Sobre isso, aliás, recente estudo realizado pela Universidade de Cambridge, em parceria com a Fundação Getúlio Vargas, de São Paulo, estima que o presidente pode ter sido responsável por pelo menos 10% das mortes verificadas no Brasil por conta de seus atos e discursos contra o isolamento social no combate à pandemia. O estudo, na verdade, é extremamente conservador, por basear-se no potencial de contaminação verificado apenas nos dez dias subsequentes a dois eventos patrocinados pelo Presidente ainda no começo da pandemia – a aglomeração provocada pelos atos antidemocráticos de 15/03/2020, em Brasília e a manifestação do Presidente, em pronunciamento oficial, no dia 24/03/2020, quando ele qualificou a doença como uma “gripezinha”. De lá para cá, foram outras tantas manifestações e eventos aos quais o Presidente deu azo que, sem sombra de dúvida, contribuíram para um recrudescimento ainda maior da doença no país e seu resultado morte.

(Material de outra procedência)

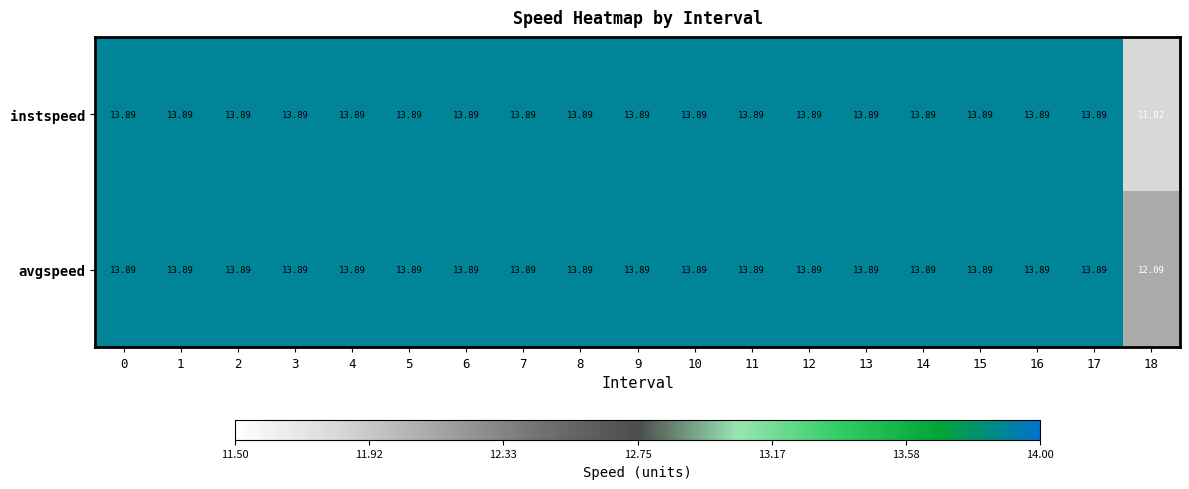

Count the number of data series in this chart.

2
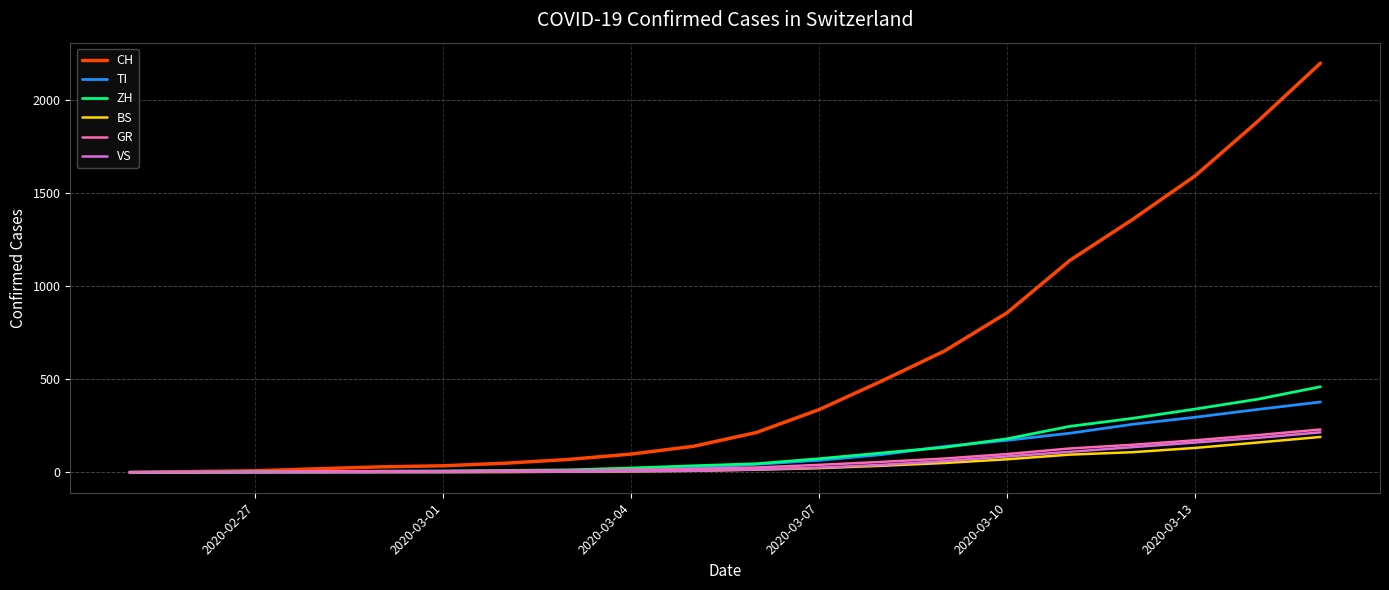

What is the maximum value for BS?

190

Não à toa o Brasil é o 2º país em número de mortes pela Covid no mundo, o que o torna responsável por 10% de todas as mortes pela doença, embora tenhamos apenas 2,7% da população mundial.
A mentira praticada por uma autoridade pública, no exercício do cargo, sobretudo num cenário de pandemia tem sérias implicações para a degradação da saúde pública e para a honorabilidade e a dignidade do cargo que ocupa. Não será por outro motivo, que o art. 9º, item 7, da Lei 1079/50, tipifica como crime de responsabilidade do Presidente da República e dos Ministros de Estado atuarem de forma incompatível com a honra, o decoro e a dignidade do cargo.
É a dignidade e a honorabilidade dos cargos de Presidente da República e de Ministro da Saúde que precisam ser defendidas, sob pena de sofrermos, no curto prazo, danos ainda mais severos, no campo da pandemia e da economia e, no longo prazo, pela anomia em que seremos lançados, por conta da perda de credibilidade das instituições. Perda esta ocasionada por aqueles que, no exercício desses cargos, praticaram crimes e por aqueles que, investidos do poder de detê-los, se omitiram ou foram coniventes.
Até quando as autoridades dotadas desse poder vão se omitir?